Everything they know they know together — everything, that is, but one: their lives they've learned like secrets from each other; their deaths they think of in the nights alone.

She:  Love, says the poet, has no reasons. He:  Not even after fifty years? She:  Particularly after fifty years. He:  What was it, then, that lured us, that still teases? She:  You used to say my plaited hair! He:  And then you'd laugh. She:  Because it wasn't plaited. Love had no reasons so you made one up to laugh at.  Look! The old gray couple!

He:  No, to prove the adage true: Love has no reasons but old lovers do. She:  And they can't tell. He:  I can and so can you. Fifty years ago we drew each other, magnetized needle toward the longing north. It was your naked presence that so moved me.  It was your absolute presence that was love. She:  Ah, was!

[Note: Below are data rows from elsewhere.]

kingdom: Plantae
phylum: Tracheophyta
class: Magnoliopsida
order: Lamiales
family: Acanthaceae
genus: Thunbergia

He:  And now, years older, we begin to see absence not presence: what the world would be without your footstep in the world — the garden empty of the radiance where you are. She:  And that's your reason? — that old lovers see their love because they know now what its loss will be? He:  Because, like Cleopatra in the play, they know there's nothing left once love's away . . . She:  Nothing remarkable beneath the visiting moon ...

He:  Ours is the late, last wisdom of the afternoon.  We know that love, like light, grows dearer toward the dark.